# chargeable or non chargeable batteries



## Dirk (Mar 4, 2015)

I want to stock up some AA and AAA batteries. Now I am wondering if I should go for chargeable or non chargeable. Any suggestions?


----------



## paraquack (Mar 1, 2013)

Rechargeable can be used for some years but they usually do not have the power output of 
alkaline batteries. Eventually all batteries will fail. I have a supply of each. What I don't 
like is the "kits" that contain AA size rechargeables and sleeves that turn them into C or D 
batteries. they are still AA batteries and have the power output of a small AA battery.


----------



## 8301 (Nov 29, 2014)

I use rechargeables and keep plenty of them. For the AAA and AA sizes Eneloop makes the best and can be recharged over 1500 times. Other sizes and I prefer Tenergy and Orbitrinic; advoid the Surefire brand.

As paraquack already pointed out rechargeable batteries can only hold about 65% of the charge a premium non-rechargeable battery can hold so for high drain devices they may disappoint. 

Rechargeable batteries cost 3-4 times as much, don't hold as much charge, and require a $25 recharger, but if the SHTF they are absolutely the best way to go and if SHTF doesn't happen they will save you money in the long term.


----------



## spork (Jan 8, 2013)

Just like anything else, diversify. They both have their uses. For flashlights in the cars and bags, I would want non-rechargeables. Too many lights to affordably equip all of them with rechargeables. I also want the longest run time possible in my lights for my get home bag. If I had to give a flashlight away (or trade) I wouldn't want it to leave with my good rechargeables either.
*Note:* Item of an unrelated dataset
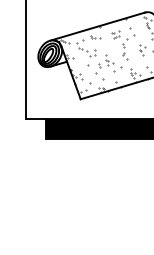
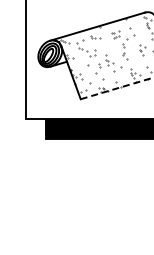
line at (116, 88): solid -> dashed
The rechargeables will be well worth having in an extended power outage situation, as well as a way to charge them like a solar panel.


----------



## budgetprepp-n (Apr 7, 2013)

Get both if you can,,,, I have been experimenting with both and they are right a good alkaline battery will last longer than a rechargeable
but then they are done. Of coarse with a rechargeable you get a "Do over" after it's charged but it will not last as long.

ALSO very important: Make sure your flashlight is LED if you have a flashlight with the old incandescent bulb you will go through batteries 
like crazy. A small flashlight with 2-AA batteries will give you up to 80 hours running time

And pick up a solar battery charger -- You just never know and if you need a flashlight odds are there is no electric.


----------



## Seneca (Nov 16, 2012)

The newer non rechargeable batteries (Duracell/Energizer) have a 10 year shelf life. Which from a prepping stand point is a good thing. 

Rechargeable batteries while more expensive are great for items that get a lot of use. I keep both types in AA and it works for me. 

Using the rechargeable batteries slows down my usage of non rechargeable batteries so I get ahead by not having to buy batteries every time I turn around.


----------